Saved data entries
---*---
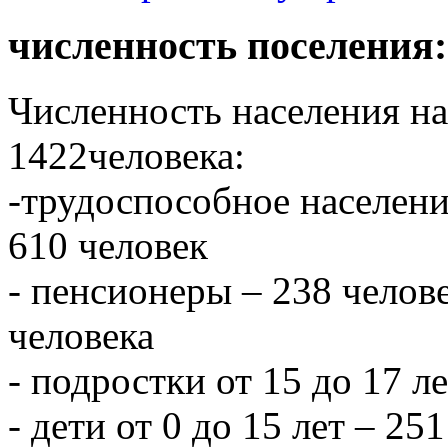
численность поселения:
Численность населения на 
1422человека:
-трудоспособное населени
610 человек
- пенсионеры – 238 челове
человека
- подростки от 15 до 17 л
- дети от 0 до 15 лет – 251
---*---
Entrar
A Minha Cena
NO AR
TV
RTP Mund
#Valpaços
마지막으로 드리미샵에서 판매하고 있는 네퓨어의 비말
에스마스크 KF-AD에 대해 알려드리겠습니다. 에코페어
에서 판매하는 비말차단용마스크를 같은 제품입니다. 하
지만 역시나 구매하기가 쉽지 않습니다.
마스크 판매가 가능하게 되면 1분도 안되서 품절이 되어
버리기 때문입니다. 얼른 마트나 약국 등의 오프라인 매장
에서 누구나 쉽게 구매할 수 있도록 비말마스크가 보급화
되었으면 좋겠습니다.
---*---
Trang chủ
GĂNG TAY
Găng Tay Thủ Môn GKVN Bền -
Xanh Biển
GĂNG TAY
---*---
* _Action item_
From the records above, print only the lines between the one holding "610 человек" and the one holding "- дети от 0 до 15 лет – 251", inclusive, exactly as they stand.

* _Task solution_
610 человек
- пенсионеры – 238 челове
человека
- подростки от 15 до 17 л
- дети от 0 до 15 лет – 251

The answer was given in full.